As a former long-time writer with the Calgary Herald focusing on the real estate beat, I knew how popular coverage of the real estate industry was to readers.
One aspect of the industry people always loved reading about was the city’s luxury home market. So, I was curious how the high-end segment of the housing market has been faring lately.
Year-to-date sales – up to the end of April – of $1-million-plus properties totalled 204 transactions, which is down slightly from 211 during the same period a year ago, says Ann-Marie Lurie, chief economist with CREB®.
When we examine annual sales numbers from the last few years, it’s easy to see luxury home sales are tied to the strength of the economy.
When Calgary’s economy was firing on all cylinders in 2013 and 2014, MLS® System sales at the higher end of the market totalled 726 and 847, respectively.
Sales numbers dipped to 511 in 2015, when the recession started impacting the city, but bounced back to 607 in 2016, and 678 last year.
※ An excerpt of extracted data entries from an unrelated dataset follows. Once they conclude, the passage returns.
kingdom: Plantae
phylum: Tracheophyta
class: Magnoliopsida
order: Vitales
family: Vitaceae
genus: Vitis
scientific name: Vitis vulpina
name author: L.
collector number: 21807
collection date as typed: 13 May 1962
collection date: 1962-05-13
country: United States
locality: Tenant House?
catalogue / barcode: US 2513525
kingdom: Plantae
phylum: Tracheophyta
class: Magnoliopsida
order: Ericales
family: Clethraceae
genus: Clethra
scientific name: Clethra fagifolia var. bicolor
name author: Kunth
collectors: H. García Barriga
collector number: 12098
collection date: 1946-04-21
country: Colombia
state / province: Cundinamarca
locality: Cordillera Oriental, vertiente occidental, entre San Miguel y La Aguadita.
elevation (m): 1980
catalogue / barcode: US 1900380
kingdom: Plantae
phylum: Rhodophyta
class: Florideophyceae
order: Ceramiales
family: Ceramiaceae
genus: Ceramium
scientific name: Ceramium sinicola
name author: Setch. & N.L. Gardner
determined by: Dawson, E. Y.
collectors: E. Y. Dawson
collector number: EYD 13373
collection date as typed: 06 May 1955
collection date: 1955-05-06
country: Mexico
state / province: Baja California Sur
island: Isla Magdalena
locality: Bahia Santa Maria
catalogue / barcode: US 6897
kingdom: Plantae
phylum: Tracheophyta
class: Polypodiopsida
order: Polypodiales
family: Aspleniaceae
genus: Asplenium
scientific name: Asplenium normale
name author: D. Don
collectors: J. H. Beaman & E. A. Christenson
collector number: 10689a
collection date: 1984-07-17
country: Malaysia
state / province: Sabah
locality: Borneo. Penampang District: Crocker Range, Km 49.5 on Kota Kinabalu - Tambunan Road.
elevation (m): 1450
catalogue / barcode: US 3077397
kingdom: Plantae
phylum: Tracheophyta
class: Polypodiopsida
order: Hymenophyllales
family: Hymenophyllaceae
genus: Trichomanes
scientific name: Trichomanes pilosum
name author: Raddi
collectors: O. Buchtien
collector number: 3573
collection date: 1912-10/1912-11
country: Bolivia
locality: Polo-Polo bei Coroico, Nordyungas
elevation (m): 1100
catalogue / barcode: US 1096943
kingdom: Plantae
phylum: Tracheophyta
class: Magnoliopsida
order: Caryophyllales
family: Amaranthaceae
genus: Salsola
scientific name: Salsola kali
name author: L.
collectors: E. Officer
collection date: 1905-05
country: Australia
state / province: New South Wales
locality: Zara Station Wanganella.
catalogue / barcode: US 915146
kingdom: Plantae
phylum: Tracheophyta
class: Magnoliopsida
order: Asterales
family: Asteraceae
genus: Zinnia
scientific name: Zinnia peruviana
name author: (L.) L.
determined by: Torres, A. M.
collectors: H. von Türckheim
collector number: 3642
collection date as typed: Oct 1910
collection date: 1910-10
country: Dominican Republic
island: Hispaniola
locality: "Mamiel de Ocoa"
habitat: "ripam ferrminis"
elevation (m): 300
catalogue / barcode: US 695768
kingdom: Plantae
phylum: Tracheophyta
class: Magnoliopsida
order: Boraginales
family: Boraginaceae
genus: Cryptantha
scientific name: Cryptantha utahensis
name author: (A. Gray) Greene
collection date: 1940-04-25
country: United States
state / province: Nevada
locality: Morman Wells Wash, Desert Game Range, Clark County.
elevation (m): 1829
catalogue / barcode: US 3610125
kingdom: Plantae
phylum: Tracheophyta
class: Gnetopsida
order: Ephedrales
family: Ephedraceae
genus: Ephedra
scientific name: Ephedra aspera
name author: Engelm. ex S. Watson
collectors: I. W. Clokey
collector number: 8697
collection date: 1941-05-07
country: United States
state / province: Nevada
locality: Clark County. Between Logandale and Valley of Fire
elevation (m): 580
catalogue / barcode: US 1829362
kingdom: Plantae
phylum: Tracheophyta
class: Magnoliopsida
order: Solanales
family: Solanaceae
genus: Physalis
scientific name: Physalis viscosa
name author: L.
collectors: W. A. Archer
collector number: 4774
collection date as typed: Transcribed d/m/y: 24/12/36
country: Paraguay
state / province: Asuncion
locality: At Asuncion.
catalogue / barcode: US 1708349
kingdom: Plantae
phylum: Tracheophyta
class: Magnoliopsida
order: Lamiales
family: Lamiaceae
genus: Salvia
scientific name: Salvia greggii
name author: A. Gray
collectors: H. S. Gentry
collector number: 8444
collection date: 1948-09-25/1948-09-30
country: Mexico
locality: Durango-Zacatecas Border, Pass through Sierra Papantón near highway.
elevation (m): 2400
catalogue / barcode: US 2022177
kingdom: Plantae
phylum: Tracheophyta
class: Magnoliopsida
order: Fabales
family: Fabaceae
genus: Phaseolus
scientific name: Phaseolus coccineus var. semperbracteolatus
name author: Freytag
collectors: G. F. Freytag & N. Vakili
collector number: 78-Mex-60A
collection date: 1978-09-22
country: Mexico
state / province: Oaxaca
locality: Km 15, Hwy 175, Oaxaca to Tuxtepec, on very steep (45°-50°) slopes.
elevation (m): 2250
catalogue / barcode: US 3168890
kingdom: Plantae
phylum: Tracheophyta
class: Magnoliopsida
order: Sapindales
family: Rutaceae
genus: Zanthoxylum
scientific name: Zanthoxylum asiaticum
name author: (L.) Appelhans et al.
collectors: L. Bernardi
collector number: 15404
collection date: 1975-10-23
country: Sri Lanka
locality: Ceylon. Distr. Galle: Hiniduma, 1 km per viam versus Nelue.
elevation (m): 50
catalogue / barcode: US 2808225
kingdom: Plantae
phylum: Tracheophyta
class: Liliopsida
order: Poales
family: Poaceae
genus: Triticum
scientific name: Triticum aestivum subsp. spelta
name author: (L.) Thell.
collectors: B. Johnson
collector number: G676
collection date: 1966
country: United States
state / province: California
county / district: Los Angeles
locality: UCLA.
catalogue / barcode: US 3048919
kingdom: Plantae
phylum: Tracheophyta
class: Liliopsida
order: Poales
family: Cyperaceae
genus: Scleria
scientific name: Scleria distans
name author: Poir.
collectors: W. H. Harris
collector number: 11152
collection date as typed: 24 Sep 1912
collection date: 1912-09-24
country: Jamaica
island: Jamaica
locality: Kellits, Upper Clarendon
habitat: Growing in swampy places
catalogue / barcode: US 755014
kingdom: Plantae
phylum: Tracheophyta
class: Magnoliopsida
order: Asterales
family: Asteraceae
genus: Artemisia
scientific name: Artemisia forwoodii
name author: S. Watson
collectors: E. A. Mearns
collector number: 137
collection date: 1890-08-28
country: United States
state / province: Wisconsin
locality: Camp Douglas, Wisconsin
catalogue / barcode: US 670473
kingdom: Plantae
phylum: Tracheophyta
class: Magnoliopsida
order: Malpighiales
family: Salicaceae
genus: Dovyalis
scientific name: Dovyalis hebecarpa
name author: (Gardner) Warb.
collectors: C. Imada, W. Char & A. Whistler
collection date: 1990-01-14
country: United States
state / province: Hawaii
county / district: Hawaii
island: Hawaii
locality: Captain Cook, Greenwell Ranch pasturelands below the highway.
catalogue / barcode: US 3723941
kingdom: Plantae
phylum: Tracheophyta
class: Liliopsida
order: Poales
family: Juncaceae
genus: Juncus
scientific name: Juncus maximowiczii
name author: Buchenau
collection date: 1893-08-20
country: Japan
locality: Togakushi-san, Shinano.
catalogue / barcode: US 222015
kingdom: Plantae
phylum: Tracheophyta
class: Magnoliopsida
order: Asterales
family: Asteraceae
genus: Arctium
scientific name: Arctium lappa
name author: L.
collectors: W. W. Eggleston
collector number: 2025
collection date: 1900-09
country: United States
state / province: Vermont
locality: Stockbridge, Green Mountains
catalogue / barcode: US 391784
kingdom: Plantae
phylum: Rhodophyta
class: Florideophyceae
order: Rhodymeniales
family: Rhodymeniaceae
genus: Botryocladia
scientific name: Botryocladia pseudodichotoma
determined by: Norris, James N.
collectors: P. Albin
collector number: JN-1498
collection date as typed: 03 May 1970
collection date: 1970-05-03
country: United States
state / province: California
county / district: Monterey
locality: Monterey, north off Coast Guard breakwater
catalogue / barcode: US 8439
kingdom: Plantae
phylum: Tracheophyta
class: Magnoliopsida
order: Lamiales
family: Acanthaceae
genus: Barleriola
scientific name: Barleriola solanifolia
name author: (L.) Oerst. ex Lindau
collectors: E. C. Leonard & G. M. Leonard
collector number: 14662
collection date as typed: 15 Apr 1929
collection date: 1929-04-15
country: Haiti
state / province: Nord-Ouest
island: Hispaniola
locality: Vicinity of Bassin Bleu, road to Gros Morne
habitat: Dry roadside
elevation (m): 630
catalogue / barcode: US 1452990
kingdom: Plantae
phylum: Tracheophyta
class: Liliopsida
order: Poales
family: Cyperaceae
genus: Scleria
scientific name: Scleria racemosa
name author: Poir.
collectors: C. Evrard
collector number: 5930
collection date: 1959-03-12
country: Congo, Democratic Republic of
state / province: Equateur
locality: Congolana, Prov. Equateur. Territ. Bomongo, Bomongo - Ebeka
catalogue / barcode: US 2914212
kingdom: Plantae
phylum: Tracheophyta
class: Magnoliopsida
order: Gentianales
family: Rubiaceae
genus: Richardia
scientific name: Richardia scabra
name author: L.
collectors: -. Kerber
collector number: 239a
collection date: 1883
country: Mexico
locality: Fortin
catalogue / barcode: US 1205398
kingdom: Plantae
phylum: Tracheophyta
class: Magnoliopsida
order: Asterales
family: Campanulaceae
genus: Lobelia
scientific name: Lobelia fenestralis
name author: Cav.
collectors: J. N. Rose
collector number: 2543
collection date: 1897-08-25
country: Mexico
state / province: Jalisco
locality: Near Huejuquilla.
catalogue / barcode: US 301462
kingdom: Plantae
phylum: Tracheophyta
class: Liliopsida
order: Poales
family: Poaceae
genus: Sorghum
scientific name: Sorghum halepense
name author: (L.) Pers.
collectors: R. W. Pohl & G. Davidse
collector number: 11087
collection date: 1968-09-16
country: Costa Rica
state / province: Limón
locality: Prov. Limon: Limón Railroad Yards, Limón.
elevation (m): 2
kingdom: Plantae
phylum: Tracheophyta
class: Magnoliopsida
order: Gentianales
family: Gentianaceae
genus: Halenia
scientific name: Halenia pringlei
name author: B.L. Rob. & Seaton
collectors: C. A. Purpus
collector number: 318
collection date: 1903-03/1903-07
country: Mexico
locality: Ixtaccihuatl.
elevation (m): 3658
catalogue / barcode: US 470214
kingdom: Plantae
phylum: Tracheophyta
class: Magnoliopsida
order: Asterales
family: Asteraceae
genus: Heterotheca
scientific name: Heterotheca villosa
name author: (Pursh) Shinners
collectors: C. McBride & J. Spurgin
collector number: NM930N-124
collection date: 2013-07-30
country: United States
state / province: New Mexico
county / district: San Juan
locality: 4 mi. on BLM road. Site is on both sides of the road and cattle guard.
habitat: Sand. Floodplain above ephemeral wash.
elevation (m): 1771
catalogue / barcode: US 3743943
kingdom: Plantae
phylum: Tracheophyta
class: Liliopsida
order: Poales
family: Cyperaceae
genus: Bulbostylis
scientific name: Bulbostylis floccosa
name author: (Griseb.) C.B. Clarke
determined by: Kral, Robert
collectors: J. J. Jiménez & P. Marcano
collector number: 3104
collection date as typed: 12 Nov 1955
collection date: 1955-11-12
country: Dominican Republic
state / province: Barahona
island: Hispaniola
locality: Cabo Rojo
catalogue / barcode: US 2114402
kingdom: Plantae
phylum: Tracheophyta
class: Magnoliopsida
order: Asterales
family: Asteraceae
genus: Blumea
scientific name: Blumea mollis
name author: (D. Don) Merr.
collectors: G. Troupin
“We started to see some improvements last year in terms of sales activity. There have been some price corrections in that area of the market, or at least some price declines. And that encouraged some people to step back into the market,” said Lurie.
“Now this year, probably like every other category, we’re just seeing slower sales activity … Well below what we really saw happening before. It was starting to creep up, but it’s come off a bit.”
Slower sales activity has meant an uptick in supply levels in the high-end market, but this has been consistent across almost every other price category in the market.
“Last year, for perspective, over the first four months it averaged around 6.73 months, which was actually in the grand scheme of things not that bad considering,” said Lurie.
“It has picked up to over eight months again. There’s just more supply in that market now.”